本文抜粋:
Re;Quiem Maria〈真理亜〉
- 亞空 淺田
- 4月6日
- 読了時間: 4分

Re;Quiem Mariaのブレンドは『天地五龍相克』では『風』にあたるブレンドです。
止まってしまった心に「息吹き」を吹き込み『再生』へと後押しをする・・・
「聖母Maria」とは、日本の女神『玉依姫』の映し鏡
それは「原点回帰」することで「再誕」する生命の芽吹きの風
【神】という自分の中心と「結ばれる」ことで誕生する自己であります。
それは本来の自分への回帰であり、回帰した自分から新たに生まれる息吹きです。
Mariaブレンドのメインは「ベルガモット」を重ね合わせた「マジョラム」が醸し出す慈しみの香り
心が痛み、身体が痛んでいるのは、自分に無理を強いている自分
自分が痛め、自分が我慢し、それが当たり前となって、その螺旋の巡りから抜け出せなくなった心に「慈しみの風」を送り込んで、分離した自分を気付かせる香りです。
痛みを鎮めて癒す「マジョラム」がメインとなり、「ベルガモット」が傷を塞ぎ、さらに重ねた「レモン」の効果も加えて『心の中心』へと自己を回帰させてゆきます。
甘く、優しく、さわやかで、暖かい。
それは、聖母が与えてくれる『赦し』の香り
傷んだ自分、傷つけた自分の双方が『赦し』合い、再びひとつに結ばれる・・・・
Re;Quiem Mariaはそんな香りです。
Re;Quiem Maria 香りの物語
線香花火
『どうして線香花火してるんだっけ?』
まだ夏の暑さが残るマンションのベランダで、ひとり、ぼ~っとしながら線香花火の火花を見つめている
オレンジ色の小さな灯玉から飛び散る火花を見つめながら、数分前に最初の線香花火に火を点けた理由さえ忘れてしまっていた
ベランダに飾られたハーブの鉢に咲いている小さな白い花のように、控えめな線香花火の小さな火花
『だから線香花火は好き』
チロチロと小さく燃える花火の灯火は、小さな「嫌な事」を忘れさせてくれる
寂しさと、悲しさと、苛立ちと・・・・
そんな小さなつまらないことを忘れさせてくれる
そして、ほんの少し高揚している自分もいる
その小さな温もりが だけど触れたら火傷する小さな灯火が
まるで自分が押し殺してきた自分の心のようで・・・・
一生懸命に主張しているけれど
それは儚く消えてゆく
そんな自分自身の心を見ているようで
だからいつも灯玉から飛び跳ねる火花を見ながら
『もっと頑張れ』

データ:
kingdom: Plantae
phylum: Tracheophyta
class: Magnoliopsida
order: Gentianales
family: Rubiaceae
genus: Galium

課題:
[1] Re;Quiem Mariaの文章について、次の問いに答えてください。
(a) このブレンドは『天地五龍相克』では何にあたるか。
(b) ブレンドのメインになっている香りは何か。
(c) ベランダのハーブの鉢に咲いている花は何色か。
[2] Re;Quiem Mariaの文章で、ブレンドに使われている香りの名前をすべて挙げてください。
[3] Re;Quiem Mariaの文章のうち、線香花火の物語を、最後の『もっと頑張れ』の後から書き継いでください。

課題ごとの解答:
[1]
(a) 『風』
(b) マジョラム
(c) 白

[2] マジョラム、ベルガモット、レモン

[3]
応援している自分が居る
あぁ、これはきっと自分と向き合う時間なんだ
自分で自分を忘れないようにするための時間なんだ
いつも押し殺している自分と
この時は語り合ってる
だから、線香花火を好きな自分は
いつも押し殺されている自分のほうなんだ
押し殺している自分も
押し殺されている自分も
どっちも自分
自分はひとりじゃない
そう思える
だから、少し寂しさも癒える
押し殺している私も
押し殺されている私も
痛いよ
ごめんね
それなのに、温めてくれてありがとう
今日は
何本目かの線香花火が燃え尽きる時
ありがとうが言えた
いつもはここで止めるけど、今日はもう一本手に取って火を点けた
『ありがとう、思い出したよ』
私とあなた 入れ替わらなきゃならないよ
あなたが私で 私があなたで
そうすれば
きっと一つになれるよ
もう別々のままでいるのはやめよう
あなたが私になるの
だって、もともとあなたは私だったんだから
私はあなたの後から生まれた「わたし」だから
あなたを押し殺すために生まれた「わたし」だから
だからあなたが私に戻るの
これ以上あなたを押し殺す私で居たくない
痛いよ
あなたもそうでしょ?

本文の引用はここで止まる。